To evaluate the efficacy of midinfrared laser pancorneal coagulation (PCC) for the management of secondary painful bullous keratopathy (PBK) with poor visual potential.
A single-center, nonrandomized, retrospective observational study was performed on 137 eyes (137 patients) with PBK that underwent midinfrared laser PCC and were followed up in our clinic during 2000 to 2010. Preoperatively and at follow-up visits, all the eyes underwent a standard ophthalmologic examination; concurrently, 36 of these underwent corneal optical coherence tomography (OCT) and Scheimpflug camera examination (SCE).
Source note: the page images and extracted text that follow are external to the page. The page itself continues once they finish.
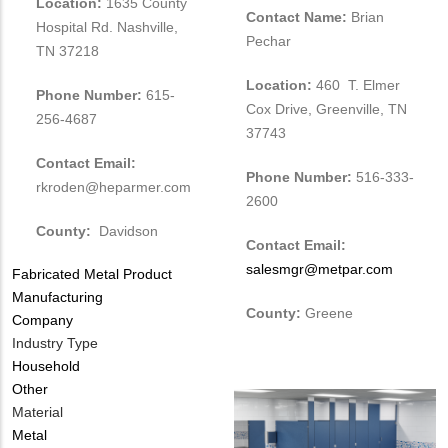
Location:
1635 County
Contact Name:
Brian
Hospital Rd. Nashville,
Pechar
TN 37218
Location:
460 T. Elmer
Phone Number:
615-
Cox Drive, Greenville, TN
256-4687
37743
Contact Email:
Phone Number:
516-333-
rkroden@heparmer.com
2600
County:
Davidson
Contact Email:
salesmgr@metpar.com
Tags
Fabricated Metal Product
Manufacturing
County:
Greene
Company
Industry Type
Household
Other
Material
Metal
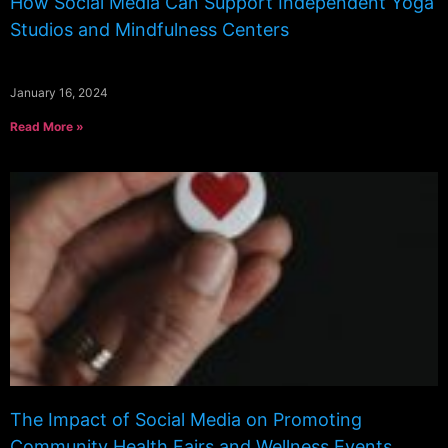
How Social Media Can Support Independent Yoga
Studios and Mindfulness Centers
January 16, 2024
Read More »
The Impact of Social Media on Promoting
Community Health Fairs and Wellness Events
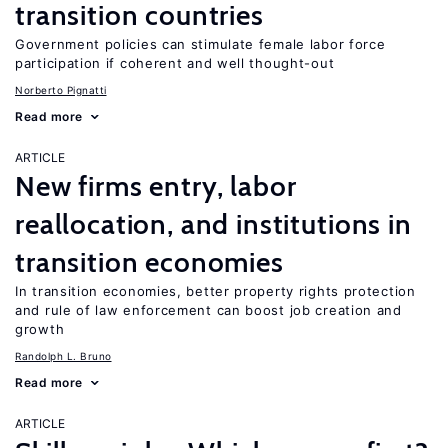
transition countries
Government policies can stimulate female labor force
participation if coherent and well thought-out
Norberto Pignatti
Read more
ARTICLE
New firms entry, labor
reallocation, and institutions in
transition economies
In transition economies, better property rights protection
and rule of law enforcement can boost job creation and
growth
Randolph L. Bruno
Read more
ARTICLE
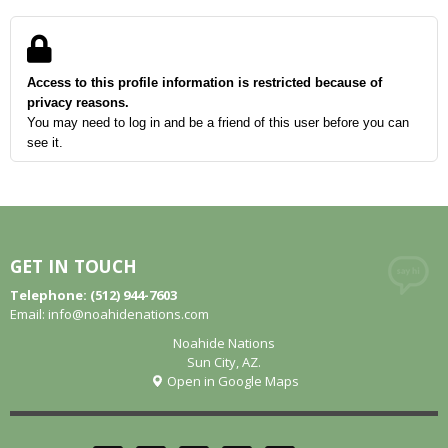
Access to this profile information is restricted because of
privacy reasons.
You may need to log in and be a friend of this user before you can
see it.
GET IN TOUCH
Telephone: (512) 944-7603
Email:
info@noahidenations.com
Noahide Nations
Sun City, AZ.
Open in Google Maps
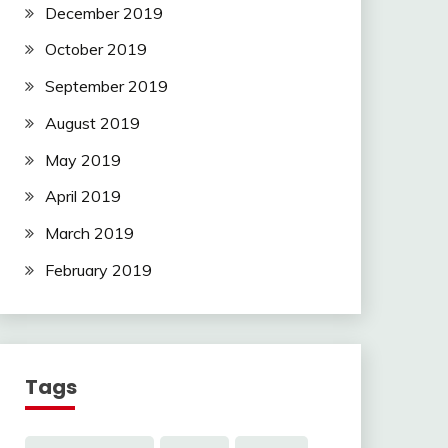
December 2019
October 2019
September 2019
August 2019
May 2019
April 2019
March 2019
February 2019
Tags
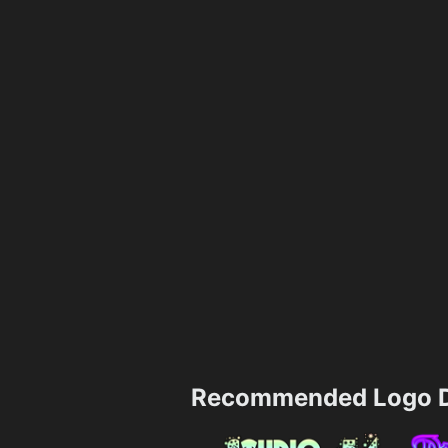
Recommended Logo D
The main criteria for the efficacy of the treatment included a profile of the patients' corneal syndrome–related complaints (pain, dryness, etc), presence of bullae and deepithelization, and changes in the corneal thickness (CT) and transparency, based on OCT and SCE data, respectively, whereas additional ones included visual acuity changes.
During the 24-month follow-up period, 69.3% of the patients had no complaints (complete epithelization), whereas 10.9% and 3.6% complained of having dryness and residual pain, respectively; the rest exhibited a recurrent corneal syndrome with isolated blister and/or corneal erosion areas, which was successfully managed with an additional focal-pattern laser coagulation session. In the OCT and SCE subgroup, on the day-3, day-7, and month-24 visits, the mean CT statistically significantly decreased from baseline (1027.1 ± 239.5) to 737.6 ± 157.4 μm, 592.3 ± 96.4 μm, and was 617 ± 95.9 μm, respectively, whereas the mean optical density decreased from the baseline (72.5 ± 9.5) to 62.3 ± 7.8, 58.5 ± 8.7, and was 56.33 ± 8.1 Scheimpflug densitometry units, respectively.
PCC is a simple procedure that provides prompt relief from pain for eyes that have PBK with poor visual potential due to the reduction in CT and significant resolution of bullae and edema.